The research, conducted by a team from the University of Illinois Urbana-Champaign, UC San Diego, Lapis Labs, and the Center for AI Safety, introduces a training technique that complicates the process of modifying these models to bypass safety protocols. The method works by altering the model’s parameters, making it resistant to attempts to manipulate it into providing responses to dangerous queries, such as instructions for making a bomb.
Mantas Mazeika, a researcher involved in the study, emphasized the significance of safeguarding these technologies. “Terrorists and rogue states are going to use these models,” Mazeika told WIRED. “The easier it is for them to repurpose them, the greater the risk.”
Historically, powerful AI models have been closely guarded by their developers and only accessible via APIs or public-facing chatbots like ChatGPT. However, companies like Meta have taken a different approach by releasing entire models, including the critical parameters that define their behavior, to the public.
These open models are typically fine-tuned before release to enhance their conversational abilities and ensure they do not generate inappropriate or harmful content. The new research aims to fortify this aspect of AI safety by making it significantly harder to “decensor” these models, or remove their safety features.
The researchers demonstrated their technique on a scaled-down version of Llama 3, successfully modifying the model’s parameters to thwart thousands of attempts to make it answer undesirable questions. While the approach isn’t foolproof, it raises the difficulty and cost associated with bypassing AI safety measures, potentially deterring malicious use.

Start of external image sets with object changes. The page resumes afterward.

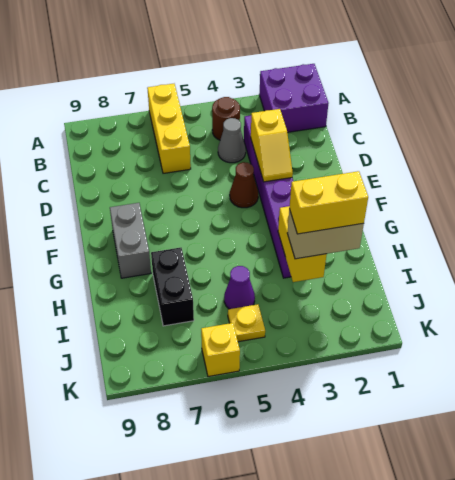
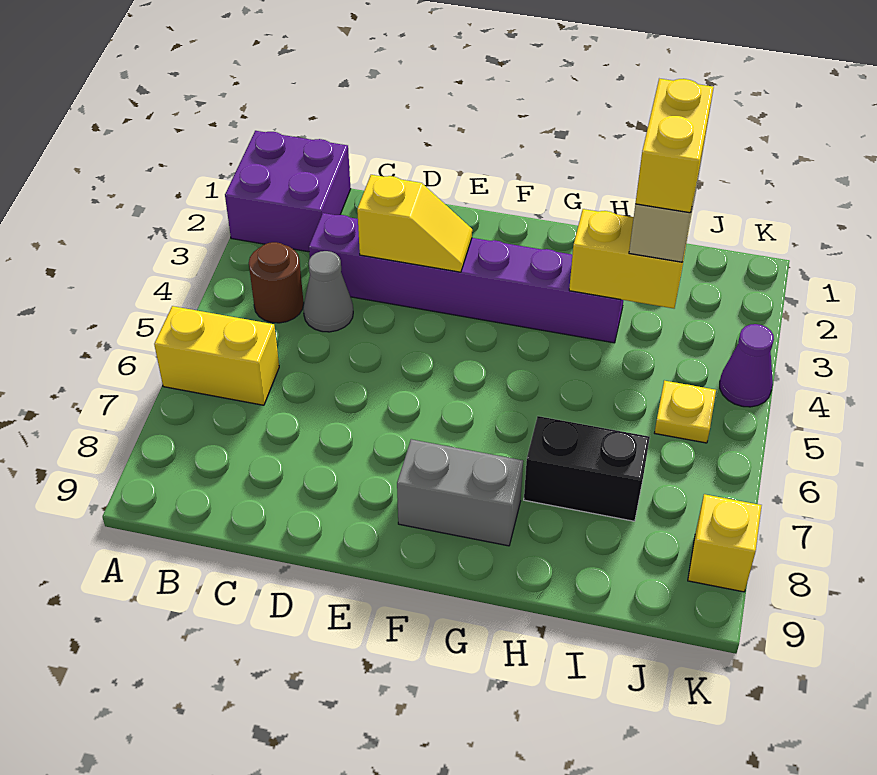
yellow brick A6:C6 level 1 -> yellow brick A6:B6 level 1
brown cone E4 level 1 -> none
purple cone I5 level 1 -> purple cone K4 level 1
yellow brick K6 level 1 -> yellow brick K8 level 1

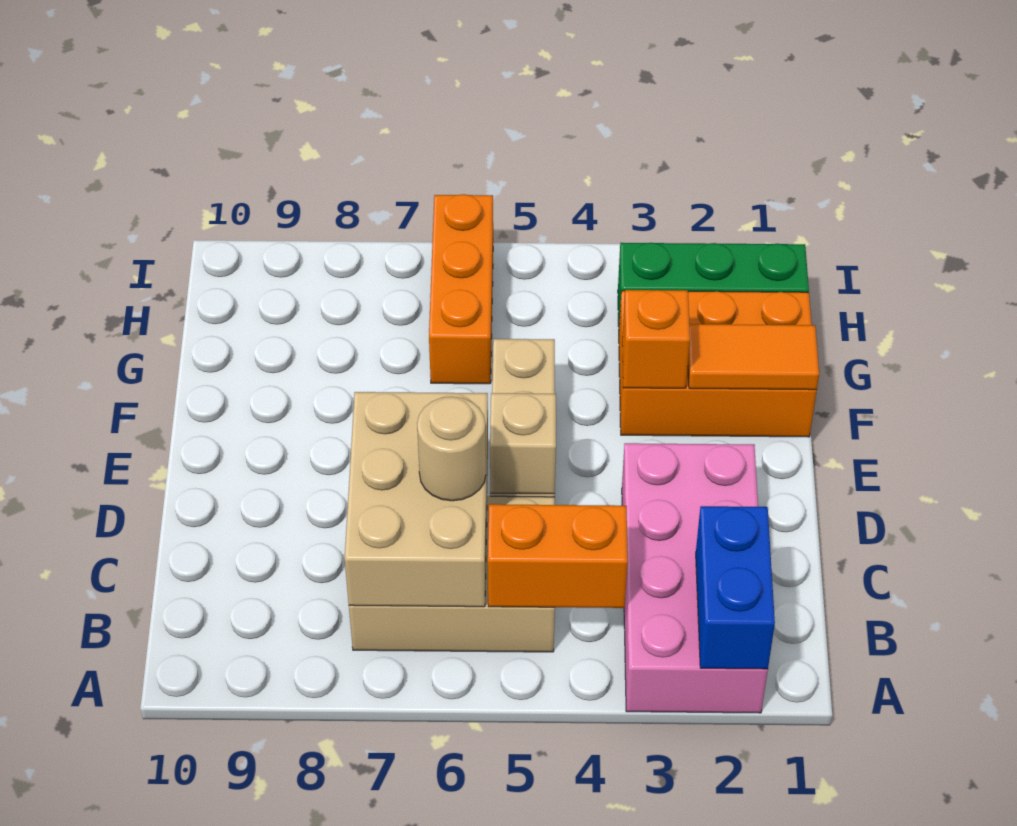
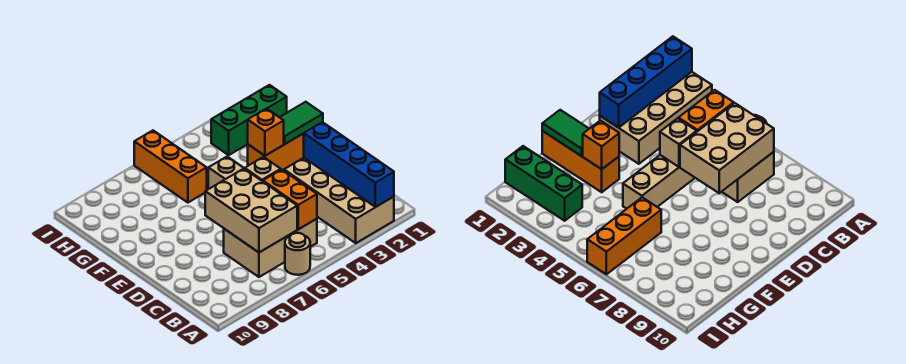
pink brick A2:D3 level 1 -> tan brick A2:D3 level 1
blue brick A2:B2 level 2 -> blue brick A2:D2 level 2
orange brick B4:B5 level 2 -> orange brick B5:C5 level 2
tan round brick C6 level 3 -> tan round brick A6 level 1
orange brick F1:G3 level 1 -> orange brick F1:F3 level 1
orange tile F1:F2 level 2 -> green tile F1:F2 level 2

Dan Hendrycks, director of the Center for AI Safety, hopes this development will spur further research into tamper-resistant safeguards. “Hopefully this work kicks off research on tamper-resistant safeguards, and the research community can figure out how to develop more and more robust safeguards,” he said.
The method draws inspiration from earlier research in 2023, which explored tamper resistance in smaller machine learning models. This latest work scales up those earlier findings to larger models, showing promising results.
This innovation in securing open source AI models is becoming increasingly relevant as these models begin to rival the capabilities of proprietary systems from leading tech companies. The recent release of updated versions of Llama 3 and other open models underscores the growing competitiveness and capability of open source AI.
The US government, through a recent report by the National Telecommunications and Information Administration, has indicated a cautious but optimistic stance towards open source AI, recommending the development of monitoring capabilities for potential risks without imposing immediate restrictions on open model availability.
Despite these advancements, not everyone agrees with restricting open models. Stella Biderman, director of EleutherAI, argues that the new technique, while theoretically elegant, might be challenging to enforce and runs counter to the principles of free software and open AI.